DAP: A Discrete-token Autoregressive Planner for Autonomous Driving
This work addresses performance scaling in autonomous driving planning, offering a compact and scalable paradigm, though it appears incremental by building on autoregressive models.
The paper tackles the challenge of improving autonomous driving planning by jointly forecasting BEV semantics and ego trajectories, achieving state-of-the-art open-loop performance and competitive closed-loop results on the NAVSIM benchmark with a 160M parameter model.
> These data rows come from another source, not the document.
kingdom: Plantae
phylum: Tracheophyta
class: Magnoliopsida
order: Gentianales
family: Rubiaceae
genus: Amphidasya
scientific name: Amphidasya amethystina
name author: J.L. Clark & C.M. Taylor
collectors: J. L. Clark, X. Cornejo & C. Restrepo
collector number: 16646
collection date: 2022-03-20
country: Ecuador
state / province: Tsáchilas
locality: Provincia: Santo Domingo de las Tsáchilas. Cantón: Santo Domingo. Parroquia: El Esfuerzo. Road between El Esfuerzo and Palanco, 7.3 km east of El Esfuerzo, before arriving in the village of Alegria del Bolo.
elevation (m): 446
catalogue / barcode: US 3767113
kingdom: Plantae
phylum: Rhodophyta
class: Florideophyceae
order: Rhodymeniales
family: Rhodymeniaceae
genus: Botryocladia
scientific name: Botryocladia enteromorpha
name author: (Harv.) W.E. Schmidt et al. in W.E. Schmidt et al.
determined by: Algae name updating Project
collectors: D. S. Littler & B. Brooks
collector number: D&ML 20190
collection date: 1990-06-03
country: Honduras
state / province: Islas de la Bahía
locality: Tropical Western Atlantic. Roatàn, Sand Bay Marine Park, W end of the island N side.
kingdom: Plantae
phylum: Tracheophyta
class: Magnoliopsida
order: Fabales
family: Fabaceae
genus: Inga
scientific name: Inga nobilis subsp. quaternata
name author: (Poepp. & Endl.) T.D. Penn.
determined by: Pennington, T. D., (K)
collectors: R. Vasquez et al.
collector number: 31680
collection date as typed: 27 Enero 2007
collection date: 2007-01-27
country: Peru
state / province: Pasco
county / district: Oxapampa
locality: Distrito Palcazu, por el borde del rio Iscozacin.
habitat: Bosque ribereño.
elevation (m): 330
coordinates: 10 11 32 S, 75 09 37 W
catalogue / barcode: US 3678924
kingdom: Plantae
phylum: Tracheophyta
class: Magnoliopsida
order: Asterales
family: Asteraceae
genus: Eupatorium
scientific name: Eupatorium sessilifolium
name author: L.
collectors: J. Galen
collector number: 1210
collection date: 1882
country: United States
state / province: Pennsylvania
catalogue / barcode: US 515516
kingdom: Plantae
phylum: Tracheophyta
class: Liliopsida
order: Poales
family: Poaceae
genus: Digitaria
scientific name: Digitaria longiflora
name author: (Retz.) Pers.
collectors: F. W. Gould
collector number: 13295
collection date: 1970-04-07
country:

Gaining sustainable performance improvement with scaling data and model budget remains a pivotal yet unresolved challenge in autonomous driving. While autoregressive models exhibited promising data-scaling efficiency in planning tasks, predicting ego trajectories alone suffers sparse supervision and weakly constrains how scene evolution should shape ego motion. Therefore, we introduce DAP, a discrete-token autoregressive planner that jointly forecasts BEV semantics and ego trajectories, thereby enforcing comprehensive representation learning and allowing predicted dynamics to directly condition ego motion. In addition, we incorporate a reinforcement-learning-based fine-tuning, which preserves supervised behavior cloning priors while injecting reward-guided improvements. Despite a compact 160M parameter budget, DAP achieves state-of-the-art performance on open-loop metrics and delivers competitive closed-loop results on the NAVSIM benchmark. Overall, the fully discrete-token autoregressive formulation operating on both rasterized BEV and ego actions provides a compact yet scalable planning paradigm for autonomous driving.